Há 50 anos, todo mês de julho, Thomaz Soares da Silva, o Zizinho, melhor jogador da Copa de 50, ouve o seu telefone tocar o dia inteiro.
Só atende amigos e parentes, por intermédio de um código que criou para filtrar as chamadas.
Não aguenta mais responder as mesmas perguntas. É a mesma impaciência que quase o levou, como revela na entrevista a seguir, a abandonar a concentração da seleção às vésperas das finais daquele Mundial.
Morando em Niterói, completamente lúcido aos 78 anos, aposentado como fiscal de renda do Estado do Rio, Zizinho curte a vida.
"Sou do samba.
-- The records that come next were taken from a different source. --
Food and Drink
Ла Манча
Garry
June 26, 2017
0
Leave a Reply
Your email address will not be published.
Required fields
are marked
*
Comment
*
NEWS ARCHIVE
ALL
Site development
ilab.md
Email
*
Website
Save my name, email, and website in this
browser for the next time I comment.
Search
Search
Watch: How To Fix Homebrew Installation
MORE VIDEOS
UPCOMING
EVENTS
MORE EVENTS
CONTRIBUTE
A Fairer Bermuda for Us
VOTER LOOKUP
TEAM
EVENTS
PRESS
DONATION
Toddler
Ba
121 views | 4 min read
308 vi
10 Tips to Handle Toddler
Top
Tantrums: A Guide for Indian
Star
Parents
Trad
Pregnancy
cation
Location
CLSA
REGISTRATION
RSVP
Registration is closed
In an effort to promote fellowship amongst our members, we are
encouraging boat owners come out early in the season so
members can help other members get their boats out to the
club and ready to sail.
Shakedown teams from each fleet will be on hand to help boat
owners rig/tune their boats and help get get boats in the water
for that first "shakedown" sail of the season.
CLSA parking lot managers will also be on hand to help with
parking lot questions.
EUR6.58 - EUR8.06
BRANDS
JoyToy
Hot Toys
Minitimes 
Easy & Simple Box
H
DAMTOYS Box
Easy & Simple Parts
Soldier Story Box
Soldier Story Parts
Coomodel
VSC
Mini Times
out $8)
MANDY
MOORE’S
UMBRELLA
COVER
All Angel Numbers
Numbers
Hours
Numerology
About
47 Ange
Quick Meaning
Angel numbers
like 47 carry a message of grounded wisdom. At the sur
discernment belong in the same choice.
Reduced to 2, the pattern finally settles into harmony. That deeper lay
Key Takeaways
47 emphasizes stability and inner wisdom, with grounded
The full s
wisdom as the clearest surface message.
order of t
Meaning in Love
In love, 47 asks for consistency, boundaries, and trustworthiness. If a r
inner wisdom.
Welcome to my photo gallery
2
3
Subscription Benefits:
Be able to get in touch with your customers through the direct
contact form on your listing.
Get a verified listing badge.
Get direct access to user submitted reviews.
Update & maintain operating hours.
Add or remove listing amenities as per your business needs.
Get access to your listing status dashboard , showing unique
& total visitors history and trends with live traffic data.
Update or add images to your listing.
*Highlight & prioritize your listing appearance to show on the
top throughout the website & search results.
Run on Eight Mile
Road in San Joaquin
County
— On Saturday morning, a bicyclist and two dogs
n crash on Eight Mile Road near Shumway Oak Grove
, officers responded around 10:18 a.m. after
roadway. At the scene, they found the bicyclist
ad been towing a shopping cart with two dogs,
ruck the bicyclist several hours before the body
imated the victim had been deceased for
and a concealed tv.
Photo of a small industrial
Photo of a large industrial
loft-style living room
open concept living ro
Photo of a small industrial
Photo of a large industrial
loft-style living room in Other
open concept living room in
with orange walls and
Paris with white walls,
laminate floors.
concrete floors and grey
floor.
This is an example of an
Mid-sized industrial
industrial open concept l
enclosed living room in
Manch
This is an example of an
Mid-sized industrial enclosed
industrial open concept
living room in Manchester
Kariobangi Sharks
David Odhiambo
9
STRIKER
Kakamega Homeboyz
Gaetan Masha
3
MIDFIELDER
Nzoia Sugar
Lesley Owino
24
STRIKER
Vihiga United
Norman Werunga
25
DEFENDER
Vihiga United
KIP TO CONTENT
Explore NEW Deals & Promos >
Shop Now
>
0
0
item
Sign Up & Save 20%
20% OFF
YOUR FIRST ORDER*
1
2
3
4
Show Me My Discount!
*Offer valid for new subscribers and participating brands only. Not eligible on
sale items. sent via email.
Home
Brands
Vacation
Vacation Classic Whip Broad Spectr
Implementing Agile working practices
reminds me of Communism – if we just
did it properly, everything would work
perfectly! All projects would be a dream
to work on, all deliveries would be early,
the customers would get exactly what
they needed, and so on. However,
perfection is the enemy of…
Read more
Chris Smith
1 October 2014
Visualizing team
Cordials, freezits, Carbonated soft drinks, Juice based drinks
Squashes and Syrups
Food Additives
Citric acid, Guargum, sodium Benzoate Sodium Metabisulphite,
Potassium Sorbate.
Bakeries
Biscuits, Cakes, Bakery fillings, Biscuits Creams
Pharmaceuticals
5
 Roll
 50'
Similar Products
Vou ao samba toda semana, com uma turma da pesada." (FÁBIO VICTOR)

Folha - Você mantém contato com os jogadores do Brasil da Copa de 50?
Zizinho -
As pessoas estão muito distantes. Não pertenço a grupo nenhum. Quando os uruguaios vêm aqui procuro estar com eles, porque quando vou lá eles me recebem bem.

Folha - Parece que você tem com os uruguaios uma relação melhor do que com os brasileiros...
Zizinho -
É melhor, porque aqui a gente não pode conversar outra coisa senão a derrota do Brasil. Infelizmente. Mas é a imprensa brasileira que mantém essas coisas, porque, para nós, isso acabou.

Folha - Com quem você tem maior ligação?
Zizinho -
O Obdulio era muito ligado a mim e ao Ademir, o Gambetta também. Quando vinham ao Brasil, não gostavam de ficar em hotel, pediam ao Ademir para arranjar um apartamento. Gostavam de bagunça, de ir a shows, cantar. Mas perdemos o Obdulio, o Gambetta, a coisa ficou braba.

Folha - É verdade que todo o resto do time é brigado com o Juvenal?
Zizinho -
Nunca brigamos. As pessoas inventam muita lenda. Há 50 anos ligam para a gente perguntando as mesmas coisas. Isso é a morte. O Barbosa reclamava que o haviam condenado a uma pena perpétua, mas não é só ele. Somos todos nós, é como se fosse uma sentença de morte.

Folha - O que mais o perturba?
Zizinho -
A imprensa é que me incomoda. Será que não notam que estão sendo chatos, fazendo com que a gente responda as mesmas perguntas há 50 anos?

Folha - É que vocês acabaram entrando para a história do Brasil...
Zizinho -
Entramos, mas pela porta do inferno.
E aquela foi uma derrota como outra qualquer. Há dois anos (na final da Copa-98), perdemos de um jeito burro, fazendo um bando de bobagens, mas passa um ano e ninguém fala mais. O Brasil é um festival de besteiras há anos e anos e anos. E só nós que pagamos por isso?

Folha - O que você acha do trabalho do Luxemburgo?
Zizinho -
Acho que a única falha que ele teve foi ter aceitado (o cargo de técnico). Porque não é ele quem escala. Essa firma que patrocina o Brasil (Nike) não escala o time? Como é que ele permite isso? Esse é um país de vendidos mesmo. E só nós pagamos isso. Eles deveriam ser presos.

Folha - Daquela derrota, o que marca você ainda hoje?
Zizinho -
Nós sabíamos que teríamos um osso duro pela frente, mas ninguém pôde pensar no jogo. O Uruguai era melhor que nós, mas ninguém conseguiu se concentrar em nada. Era político a toda hora. Não tivemos um minuto de sossego. Tive vontade de ir embora. Não fui para não ser eliminado do futebol, porque estava com o saco cheio daquilo.

Folha - Você ainda pensa muito naquele jogo?
Zizinho -
Nem tomo conhecimento daquilo, somente no mês de julho. Aquilo ali passou para mim uma semana depois.

Folha - Você acha que essa história é eterna?
Zizinho -
É, não vai acabar. E sabe por quê? Qual é a sua idade?

Folha - 28.
Zizinho -
Pois é. Isso faz 50 anos e você está me perguntando tudo em detalhes. Depois seu filho vai ler o que você escreveu...

Folha - E no domingo (hoje), o que você vai fazer?
Zizinho -
Domingo é que dia mesmo?

Folha - Dia 16 de julho, 50 anos da final da Copa de 50.
Zizinho -
Não me diz nada. Vou fugir desse negócio para não ter que ficar respondendo a essas perguntas.